02/11/2004

Enforcing PPE Use

You've conducted a hazard assessment, identified personal protective equipment
requirements, and trained your employees, but they don't always wear their PPE.
Sooner or later, their failure to use PPE will lead to an injury.

How do you get employees to wear assigned PPE? Your goals to accomplish this
include:


  • Getting employees to understand the need for PPE and to recognize the
    control they have over their own safety.
  • Getting employees to think about safety every day so they wear assigned
    PPE.

First of all you should implement all feasible engineering, work practice, and
administrative controls to reduce or eliminate hazards before using PPE. When
such controls are not feasible or effective, provide appropriate PPE that
properly fits the workers, communicate PPE selection decisions, and require
workers to use and maintain it in sanitary and reliable condition. However,
getting employees to actually wear PPE is often a problem.
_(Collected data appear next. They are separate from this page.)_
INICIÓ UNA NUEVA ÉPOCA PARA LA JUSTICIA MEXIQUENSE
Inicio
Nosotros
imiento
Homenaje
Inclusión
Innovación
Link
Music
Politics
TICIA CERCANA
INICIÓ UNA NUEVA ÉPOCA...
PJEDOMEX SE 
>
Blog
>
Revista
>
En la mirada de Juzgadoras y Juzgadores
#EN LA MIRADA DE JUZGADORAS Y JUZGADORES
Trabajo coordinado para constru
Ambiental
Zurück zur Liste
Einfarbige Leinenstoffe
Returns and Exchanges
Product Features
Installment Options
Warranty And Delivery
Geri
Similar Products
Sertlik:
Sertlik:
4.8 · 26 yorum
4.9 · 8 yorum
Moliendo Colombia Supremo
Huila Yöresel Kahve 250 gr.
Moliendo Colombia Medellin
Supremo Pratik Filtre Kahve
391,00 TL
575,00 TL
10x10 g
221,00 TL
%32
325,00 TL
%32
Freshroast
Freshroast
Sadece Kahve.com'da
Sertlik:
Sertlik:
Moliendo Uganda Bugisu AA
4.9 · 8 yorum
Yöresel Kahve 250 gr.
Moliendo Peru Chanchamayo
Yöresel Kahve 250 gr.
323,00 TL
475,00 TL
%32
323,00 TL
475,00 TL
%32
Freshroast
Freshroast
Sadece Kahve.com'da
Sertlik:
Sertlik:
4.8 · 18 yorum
Typically, employers address PPE use through training, incentives, and
enforcement.

The first Step: Training

Training should introduce employees to PPE use and establish the need for PPE.
Training not only should help employees understand why they need to wear PPE,
but also should encourage them to use it. In addition to communicating the
regulatory requirements, inform employees about the hazards of not wearing PPE.

Retraining

When you believe a trained employee does not have the understanding and skill
to use PPE properly, you need to retrain that employee.

Incentive Programs

Safety incentive programs can encourage employees to wear PPE. The program
should make them feel responsible for safety and encourage co-workers to look
out for one another and point out unsafe behaviors. Managers and supervisors
should set the example by always wearing appropriate PPE for the work area.
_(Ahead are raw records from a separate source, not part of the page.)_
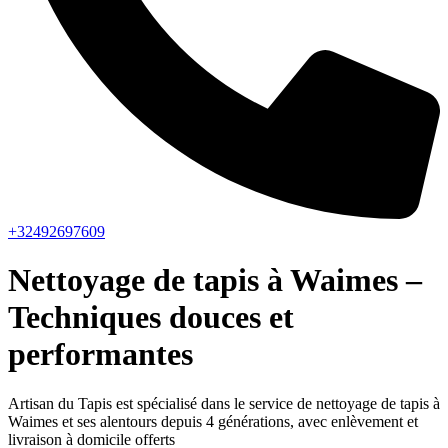
+32492697609
Nettoyage de tapis à Waimes –
Techniques douces et
performantes
Artisan du Tapis est spécialisé dans le service de nettoyage de tapis à
Waimes et ses alentours depuis 4 générations, avec enlèvement et
livraison à domicile offerts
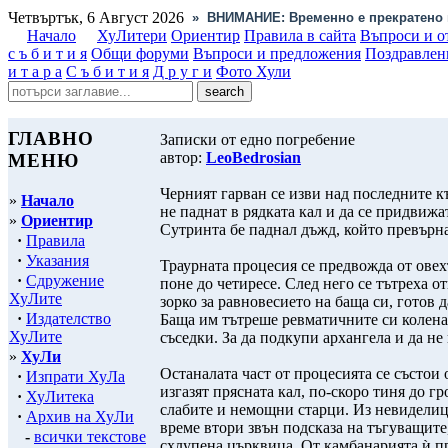
Четвъртък, 6 Август 2026
»
ВНИМАНИЕ: Временно е прекратено 
Начало
ХуЛитери
Ориентир
Правила в сайта
Въпроси и о
с ъ б и т и я
Общи форуми
Въпроси и предложения
Поздравлен
и т а р а
С ъ б и т и я
Д р у г и
Фото Хули
ГЛАВНО
Записки от едно погребение
автор:
LeoBedrosian
МЕНЮ
Черният гарван се изви над последните к
»
Начало
не паднат в рядката кал и да се придвиж
»
Ориентир
Сутринта бе паднал дъжд, който превърна
·
Правила
·
Указания
Траурната процесия се предвожда от овех
·
Сдружение
поне до четиресе. След него се тътреха 
ХуЛите
зорко за равновесието на баща си, готов 
·
Издателство
Баща им тътреше ревматичните си колена
ХуЛите
съседки. За да подкупи архангела и да не 
»
ХуЛи
Останалата част от процесията се състои
·
Изпрати ХуЛа
изгазят прясната кал, по-скоро тиня до г
·
ХуЛитека
слабите и немощни старци. Из невиделица
·
Архив на ХуЛи
време втори звън подсказа на тъгуващите,
-
всички текстове
схлупена църквица. От камбанарията ѝ пр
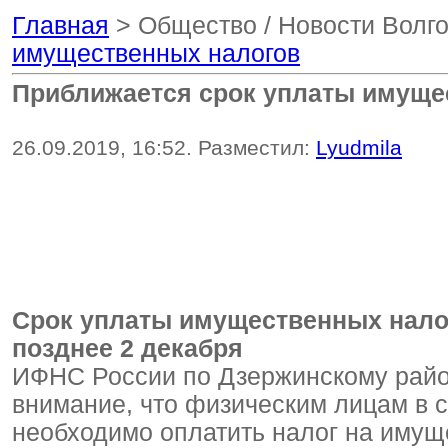
Главная
> Общество / Новости Волг
имущественных налогов
Приближается срок уплаты имуще
26.09.2019, 16:52. Разместил:
Lyudmila
Срок уплаты имущественных налог
позднее 2 декабря
ИФНС России по Дзержинскому район
внимание, что физическим лицам в с
необходимо оплатить налог на имущ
The Final Option: Enforcement

Enforcement is the last line of defense, but is no less important. Enforcement
comes last because when you discipline an employee for not wearing PPE, you
have already missed the goal: getting the employee to wear it in the first
place.

The Bottom Line

A PPE program sets procedures for selecting, providing, and using PPE. A
written PPE program is easier to establish and maintain as company policy. It
is also easier to evaluate than an unwritten one. Employers need to decide how
to enforce PPE use, provide for any required medical examinations, and evaluate
the PPE program.

Your program should incorporate training requirements, incentives, and
enforcement into a comprehensive plan to protect employees. After all,
protecting employees and preventing injuries is the ultimate goal. How you go
about doing this may vary, but remember that the responsibility lies both on
employees to follow the rules and on the employer to enforce the rules through
training, incentives, and discipline.